La Fontaine de Mars (B+), a Very Good Bistro

October 17, 2009

 

Sunday lunch in Paris is always a challenge because so few really good places are open. I’m not a big fan of brunch in restaurants–I can do a much better one at home and don’t have to change out of my home gear uniform of an over-sized T shirt and sweat pants to eat it, and most of the cities brasseries, the weakest link in the Parisian food chain, are at their worst at Sunday noon. The main reason is that the Sunday lunch crowd usually orders the cheap prix fixe menu, but service is likely to be slow and the kitchen sloppy, since no one really wants to be working in the middle of the day.

So I gave it some thought when Frances, a new friend from California, suggested we meet for lunch. Knowing that she loves old-fashioned Paris, I booked at La Fontaine de Mars, the 1908 vintage bistro that was selected for a very public private dinner by President Barack Obama and his wife Michelle when they were here recently. I hadn’t been to this old-timer for a while, but knew the atmosphere would make Frances happy–red-and-white checked table cloths and a pretty setting overlooking a fountain on the rue Saint Dominique and also that owners Jacques and Christiane Boudon are consummate pros.

Suffice it to say, we had a very, very good meal, and that this place has vaulted to the top of my Sunday lunch list. The elegant Frances didn’t want a starter, but I couldn’t resist the oeufs au Madiran “facon meurette,” which are as good a reason as I can imagine to get out of bed on a Sunday before noon—two perfectly poached eggs in a sauce of reduced Madiran wine with onions and lardons (bacon chunks). A charming Dutch woman at the table next to us had the foie gras de maison mi-cuit and probably because I couldn’t take my eyes off it, very kindly offered me a taste on a toast point, and it was excellent.

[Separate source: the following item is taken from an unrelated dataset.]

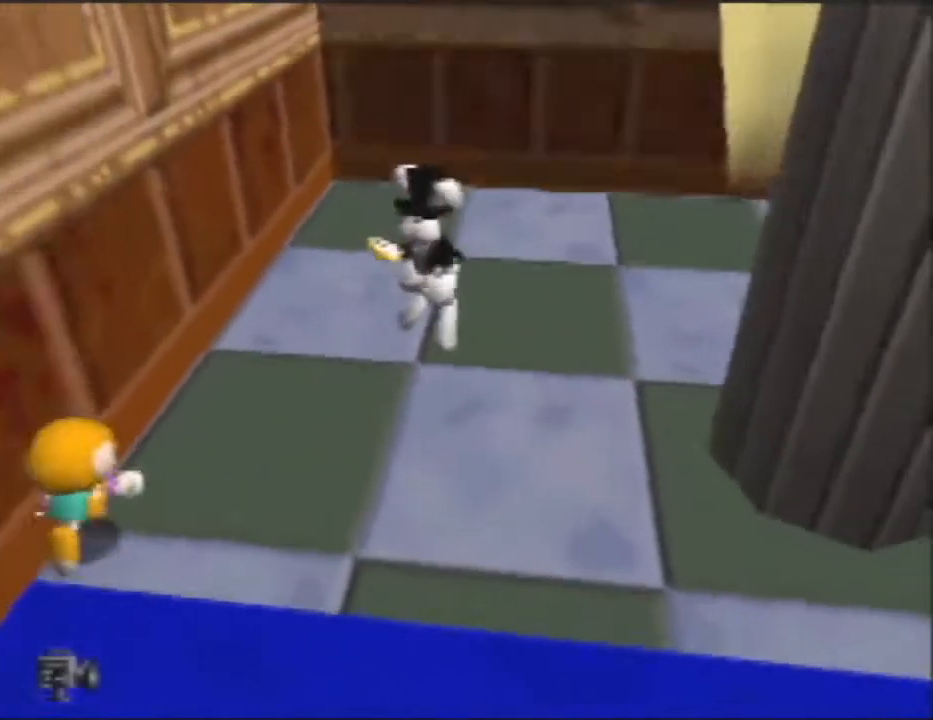
{"buttons": [], "left_stick": "down-left", "events": [[133, "left_stick", "down"], [433, "left_stick", "down-left"]]}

Frances ordered the steak bearnaise with homemade frites because “the beef in France has so much more flavor that it does in the U.S.,” and I had free-range chicken in a cream sauce that was generously loaded with morilles. My chicken was juicy, tender and wonderfully infused with the taste of the morilles, and after Frances put a serious dent in her beautiful pile of golden frites, I finished them off. Her bearnaise was homemade, too, a sad rarity in Paris these days, with a lovely bite of tarragon preserved in vinegar.

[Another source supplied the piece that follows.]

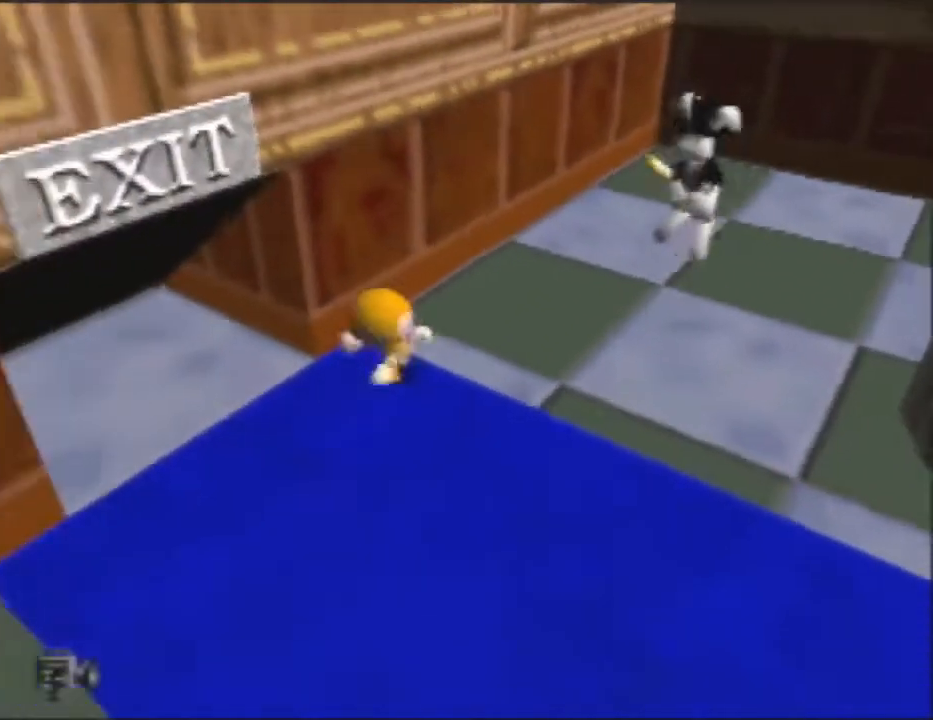
{"buttons": [], "left_stick": "up-left", "events": [[33, "left_stick", "left"], [300, "left_stick", "up-left"]]}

Finishing up over first-rate mousse au chocolat and baba au rhum, I concluded that the presidential minders had made an excellent choice for the first family, whom, I gather really like their food. Putting politics to one side, I’m all for a president who loves the superb Mexican cooking at Rick Bayless’s Frontera Grill in Chicago as much as I do.

 

La Fontaine de Mars, 129 rue Saint Dominique, 7th, Mo Ecole Militaire or Pont-de-l’Alma. Avg 40 Euros.